| INPUT MATERIAL |
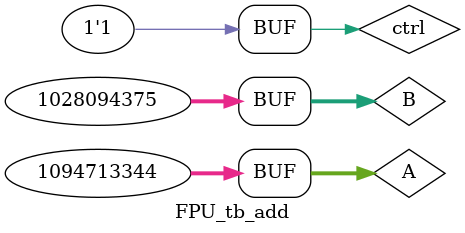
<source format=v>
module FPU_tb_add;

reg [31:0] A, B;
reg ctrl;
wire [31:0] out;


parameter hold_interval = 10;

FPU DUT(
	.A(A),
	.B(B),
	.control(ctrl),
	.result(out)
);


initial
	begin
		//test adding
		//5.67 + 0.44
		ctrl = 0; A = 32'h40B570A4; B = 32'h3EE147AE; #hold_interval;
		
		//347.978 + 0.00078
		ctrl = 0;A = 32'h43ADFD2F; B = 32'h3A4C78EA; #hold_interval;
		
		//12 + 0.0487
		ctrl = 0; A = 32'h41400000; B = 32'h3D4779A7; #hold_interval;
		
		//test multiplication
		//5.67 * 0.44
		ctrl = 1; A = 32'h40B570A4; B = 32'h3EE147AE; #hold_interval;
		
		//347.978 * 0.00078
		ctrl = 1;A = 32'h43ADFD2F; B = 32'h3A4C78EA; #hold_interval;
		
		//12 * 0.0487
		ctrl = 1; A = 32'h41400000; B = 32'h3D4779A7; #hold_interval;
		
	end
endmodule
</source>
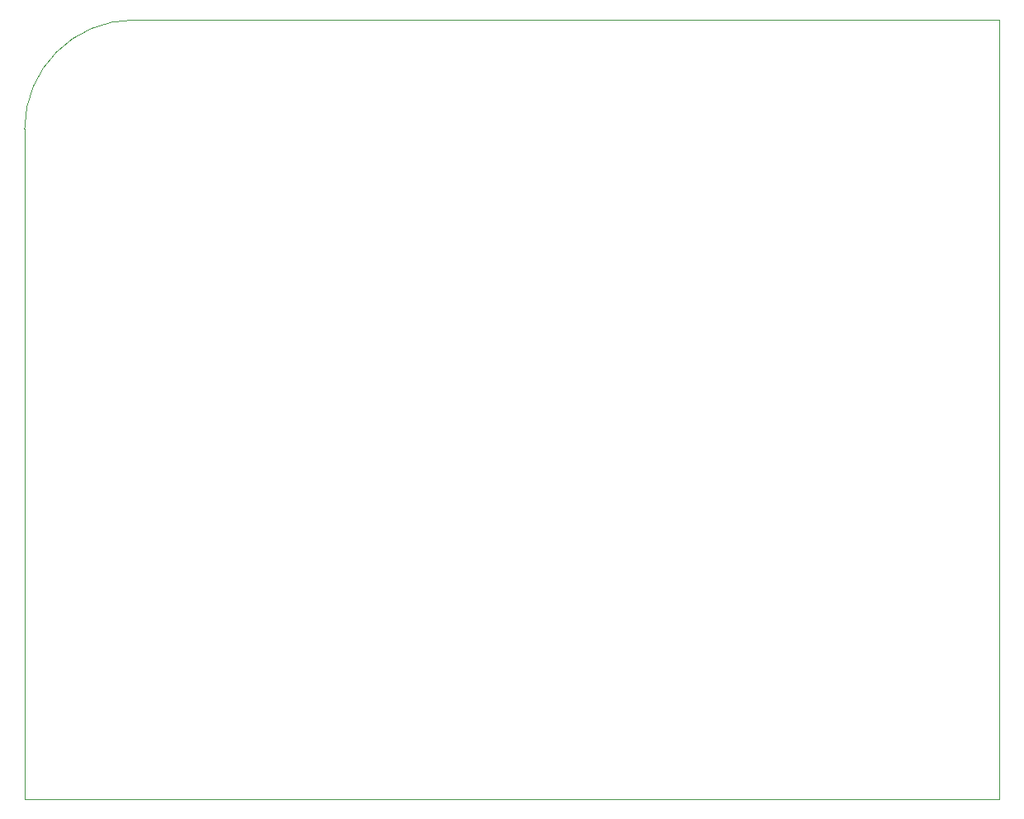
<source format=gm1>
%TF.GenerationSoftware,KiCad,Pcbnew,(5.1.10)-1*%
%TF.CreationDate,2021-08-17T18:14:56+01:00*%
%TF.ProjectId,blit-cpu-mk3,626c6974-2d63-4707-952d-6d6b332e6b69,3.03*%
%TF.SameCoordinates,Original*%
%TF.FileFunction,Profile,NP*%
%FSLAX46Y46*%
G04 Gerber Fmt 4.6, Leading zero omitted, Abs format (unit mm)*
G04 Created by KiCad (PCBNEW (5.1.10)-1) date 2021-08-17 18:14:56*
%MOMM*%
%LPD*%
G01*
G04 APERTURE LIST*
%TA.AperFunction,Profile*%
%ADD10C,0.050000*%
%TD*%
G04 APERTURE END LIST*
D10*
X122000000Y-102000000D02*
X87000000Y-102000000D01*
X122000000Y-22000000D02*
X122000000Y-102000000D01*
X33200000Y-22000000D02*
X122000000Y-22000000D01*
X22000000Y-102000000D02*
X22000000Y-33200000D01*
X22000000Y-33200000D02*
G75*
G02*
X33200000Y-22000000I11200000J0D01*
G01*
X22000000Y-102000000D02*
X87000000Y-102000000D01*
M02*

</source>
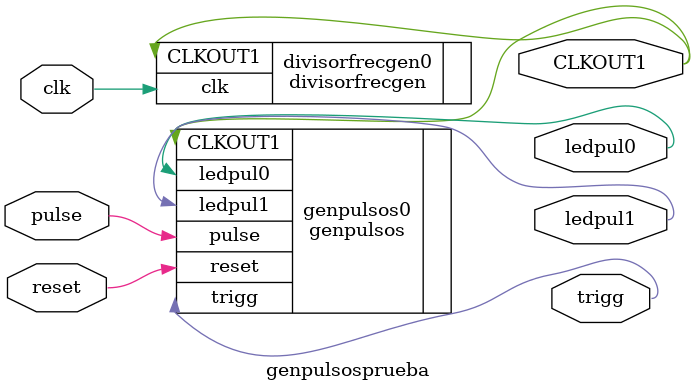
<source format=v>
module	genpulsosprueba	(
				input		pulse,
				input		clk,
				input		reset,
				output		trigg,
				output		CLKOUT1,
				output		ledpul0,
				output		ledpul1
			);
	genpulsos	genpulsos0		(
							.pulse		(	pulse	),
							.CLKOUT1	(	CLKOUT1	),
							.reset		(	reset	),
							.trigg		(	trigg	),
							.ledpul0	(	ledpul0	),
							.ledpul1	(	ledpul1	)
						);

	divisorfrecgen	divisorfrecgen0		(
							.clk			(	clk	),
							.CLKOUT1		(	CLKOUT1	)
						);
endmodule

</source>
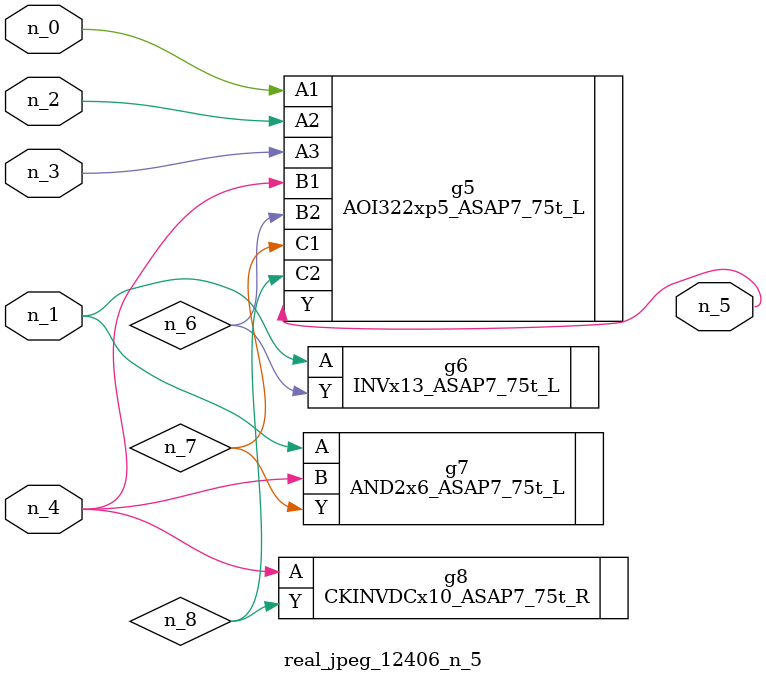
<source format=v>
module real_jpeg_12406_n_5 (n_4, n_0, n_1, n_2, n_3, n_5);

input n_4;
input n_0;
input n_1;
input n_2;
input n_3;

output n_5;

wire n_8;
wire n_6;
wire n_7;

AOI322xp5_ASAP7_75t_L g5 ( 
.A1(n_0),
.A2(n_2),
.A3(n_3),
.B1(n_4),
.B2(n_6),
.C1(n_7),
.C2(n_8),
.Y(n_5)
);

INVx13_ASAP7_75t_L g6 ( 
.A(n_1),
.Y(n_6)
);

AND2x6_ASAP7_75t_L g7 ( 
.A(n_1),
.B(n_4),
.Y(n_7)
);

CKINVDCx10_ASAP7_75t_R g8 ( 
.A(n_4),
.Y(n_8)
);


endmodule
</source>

| AIM OF THE EXERCISE |
Give a single number: the count of lines above that include the word "ctrl".

| WRITTEN SOLUTION |
8